[Records from a collection]
Segment Open

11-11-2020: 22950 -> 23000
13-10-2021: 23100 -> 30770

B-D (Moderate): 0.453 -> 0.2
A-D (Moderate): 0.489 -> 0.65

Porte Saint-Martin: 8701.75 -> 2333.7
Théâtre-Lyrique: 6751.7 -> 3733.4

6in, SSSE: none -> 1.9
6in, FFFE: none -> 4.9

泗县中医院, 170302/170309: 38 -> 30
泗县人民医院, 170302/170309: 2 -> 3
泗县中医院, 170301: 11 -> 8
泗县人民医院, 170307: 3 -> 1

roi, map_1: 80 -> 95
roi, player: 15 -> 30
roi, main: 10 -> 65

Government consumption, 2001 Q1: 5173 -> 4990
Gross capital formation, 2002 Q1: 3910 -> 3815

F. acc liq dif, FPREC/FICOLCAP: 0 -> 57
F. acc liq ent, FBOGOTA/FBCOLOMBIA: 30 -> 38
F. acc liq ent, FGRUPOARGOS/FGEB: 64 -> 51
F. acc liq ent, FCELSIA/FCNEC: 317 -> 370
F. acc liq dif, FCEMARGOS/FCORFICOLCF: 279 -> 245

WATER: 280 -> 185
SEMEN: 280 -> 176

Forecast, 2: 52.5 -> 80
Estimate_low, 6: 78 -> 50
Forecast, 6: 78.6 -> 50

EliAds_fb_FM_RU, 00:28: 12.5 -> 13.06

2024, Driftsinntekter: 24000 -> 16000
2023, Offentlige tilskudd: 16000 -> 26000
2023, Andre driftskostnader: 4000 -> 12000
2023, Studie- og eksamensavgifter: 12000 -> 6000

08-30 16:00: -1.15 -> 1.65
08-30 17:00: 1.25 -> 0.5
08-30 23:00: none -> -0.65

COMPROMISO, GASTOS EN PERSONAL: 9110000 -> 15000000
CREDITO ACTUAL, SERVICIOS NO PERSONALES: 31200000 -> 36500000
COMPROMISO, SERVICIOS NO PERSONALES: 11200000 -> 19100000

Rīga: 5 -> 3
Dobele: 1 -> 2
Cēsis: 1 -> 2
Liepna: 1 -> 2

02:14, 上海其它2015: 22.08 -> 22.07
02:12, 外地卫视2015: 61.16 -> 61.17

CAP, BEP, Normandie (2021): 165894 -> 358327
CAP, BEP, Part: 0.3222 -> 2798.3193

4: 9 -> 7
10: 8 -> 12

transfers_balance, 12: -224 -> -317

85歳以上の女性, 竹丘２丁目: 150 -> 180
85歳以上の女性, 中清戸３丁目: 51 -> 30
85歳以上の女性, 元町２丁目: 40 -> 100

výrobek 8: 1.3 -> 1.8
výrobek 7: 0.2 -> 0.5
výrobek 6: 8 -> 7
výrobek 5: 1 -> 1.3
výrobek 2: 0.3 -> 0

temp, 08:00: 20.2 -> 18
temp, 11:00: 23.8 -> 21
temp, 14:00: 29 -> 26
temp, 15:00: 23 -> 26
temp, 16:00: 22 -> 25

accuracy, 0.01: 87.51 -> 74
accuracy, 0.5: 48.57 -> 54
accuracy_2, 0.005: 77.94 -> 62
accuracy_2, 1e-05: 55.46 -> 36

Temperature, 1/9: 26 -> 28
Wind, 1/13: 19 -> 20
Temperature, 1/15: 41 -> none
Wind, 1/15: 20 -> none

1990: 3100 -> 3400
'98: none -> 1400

Segment Closed

Repeat the entries. Keep each one exactly as written.

11-11-2020: 22950 -> 23000
13-10-2021: 23100 -> 30770

B-D (Moderate): 0.453 -> 0.2
A-D (Moderate): 0.489 -> 0.65

Porte Saint-Martin: 8701.75 -> 2333.7
Théâtre-Lyrique: 6751.7 -> 3733.4

6in, SSSE: none -> 1.9
6in, FFFE: none -> 4.9

泗县中医院, 170302/170309: 38 -> 30
泗县人民医院, 170302/170309: 2 -> 3
泗县中医院, 170301: 11 -> 8
泗县人民医院, 170307: 3 -> 1

roi, map_1: 80 -> 95
roi, player: 15 -> 30
roi, main: 10 -> 65

Government consumption, 2001 Q1: 5173 -> 4990
Gross capital formation, 2002 Q1: 3910 -> 3815

F. acc liq dif, FPREC/FICOLCAP: 0 -> 57
F. acc liq ent, FBOGOTA/FBCOLOMBIA: 30 -> 38
F. acc liq ent, FGRUPOARGOS/FGEB: 64 -> 51
F. acc liq ent, FCELSIA/FCNEC: 317 -> 370
F. acc liq dif, FCEMARGOS/FCORFICOLCF: 279 -> 245

WATER: 280 -> 185
SEMEN: 280 -> 176

Forecast, 2: 52.5 -> 80
Estimate_low, 6: 78 -> 50
Forecast, 6: 78.6 -> 50

EliAds_fb_FM_RU, 00:28: 12.5 -> 13.06

2024, Driftsinntekter: 24000 -> 16000
2023, Offentlige tilskudd: 16000 -> 26000
2023, Andre driftskostnader: 4000 -> 12000
2023, Studie- og eksamensavgifter: 12000 -> 6000

08-30 16:00: -1.15 -> 1.65
08-30 17:00: 1.25 -> 0.5
08-30 23:00: none -> -0.65

COMPROMISO, GASTOS EN PERSONAL: 9110000 -> 15000000
CREDITO ACTUAL, SERVICIOS NO PERSONALES: 31200000 -> 36500000
COMPROMISO, SERVICIOS NO PERSONALES: 11200000 -> 19100000

Rīga: 5 -> 3
Dobele: 1 -> 2
Cēsis: 1 -> 2
Liepna: 1 -> 2

02:14, 上海其它2015: 22.08 -> 22.07
02:12, 外地卫视2015: 61.16 -> 61.17

CAP, BEP, Normandie (2021): 165894 -> 358327
CAP, BEP, Part: 0.3222 -> 2798.3193

4: 9 -> 7
10: 8 -> 12

transfers_balance, 12: -224 -> -317

85歳以上の女性, 竹丘２丁目: 150 -> 180
85歳以上の女性, 中清戸３丁目: 51 -> 30
85歳以上の女性, 元町２丁目: 40 -> 100

výrobek 8: 1.3 -> 1.8
výrobek 7: 0.2 -> 0.5
výrobek 6: 8 -> 7
výrobek 5: 1 -> 1.3
výrobek 2: 0.3 -> 0

temp, 08:00: 20.2 -> 18
temp, 11:00: 23.8 -> 21
temp, 14:00: 29 -> 26
temp, 15:00: 23 -> 26
temp, 16:00: 22 -> 25

accuracy, 0.01: 87.51 -> 74
accuracy, 0.5: 48.57 -> 54
accuracy_2, 0.005: 77.94 -> 62
accuracy_2, 1e-05: 55.46 -> 36

Temperature, 1/9: 26 -> 28
Wind, 1/13: 19 -> 20
Temperature, 1/15: 41 -> none
Wind, 1/15: 20 -> none

1990: 3100 -> 3400
'98: none -> 1400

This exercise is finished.